What they've been practicing will not only benefit them but thousands of people living in the Western U.S.
Organizers say this program is important for anyone who is surveying in remote areas.
"Not only are the sites in hazardous locations, but getting there can be very often hazardous," said Mike Strobel, director of the National Water and Climate Center. "There is the risk of being stuck there overnight."
Strobel says it's important for hydrologists to get an accurate reading of snowpack for the many who depend on that water during the warmer times of year, from drinking water to agriculture, even tourism.
"In the West, the snow counts for 50 to 80 percent of our annual water supply," said Strobel. "So understanding how much snowpack is really critical to understand and make forecasts for water supplies throughout the year."
As part of the program, instructor Julie Koeberle, built a snow cave to brave the cold winter night.
"There are always accidents that happen," said Koeberle. "We want to be prepared.

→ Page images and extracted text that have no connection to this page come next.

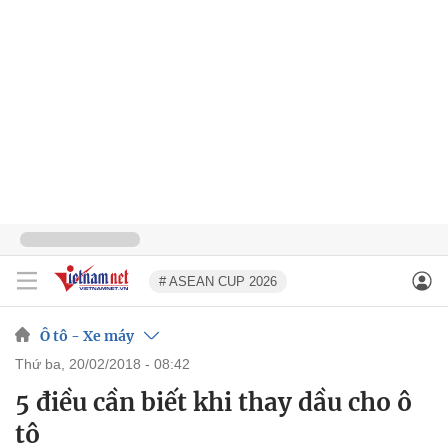
# ASEAN CUP 2026
Ô tô - Xe máy
thứ ba, 20/02/2018 - 08:42
5 điều cần biết khi thay dầu cho ô
tô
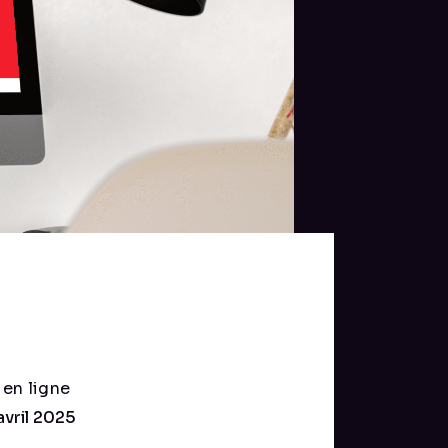
 en ligne
avril 2025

Luckily, I haven't had to do that. We always pick good days to go."
She says it took her about four hours to build the snow cave. Wednesday night, however, she was living in style, as she packed a few extra things in her pack.

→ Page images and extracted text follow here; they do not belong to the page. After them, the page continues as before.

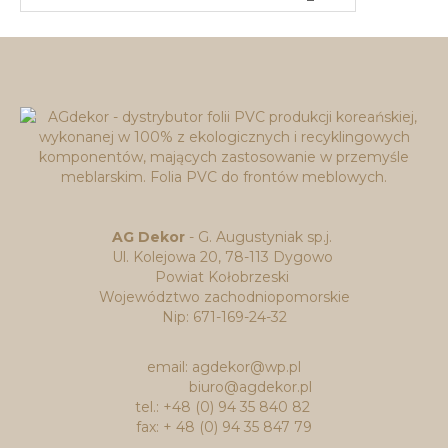
AG Dekor
- G. Augustyniak sp.j.
Ul. Kolejowa 20, 78-113 Dygowo
Powiat Kołobrzeski
Województwo zachodniopomorskie
Nip: 671-169-24-32
email: agdekor@wp.pl
biuro@agdekor.pl
tel.: +48 (0) 94 35 840 82
fax: + 48 (0) 94 35 847 79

"I pack it really small," said Koeberle, "I have a little extra luxury tonight like pillows, but normally I don't. I keep it really small -- that way I bring it with me every time."
As the week-long course wraps up, those a part of the program say they're ready to take on Mother Nature and Old Man Winter for the sake of their job.
"Lets say fog rolls in, and the helicopter can't take off and you have to spend the night," said Koeberle. "I would be totally prepared with the small pack I bring, spending the night overnight."
As of Wednesday, by the way, the snowpack in the Deschutes and Crooked river basin was at 94 percent of normal.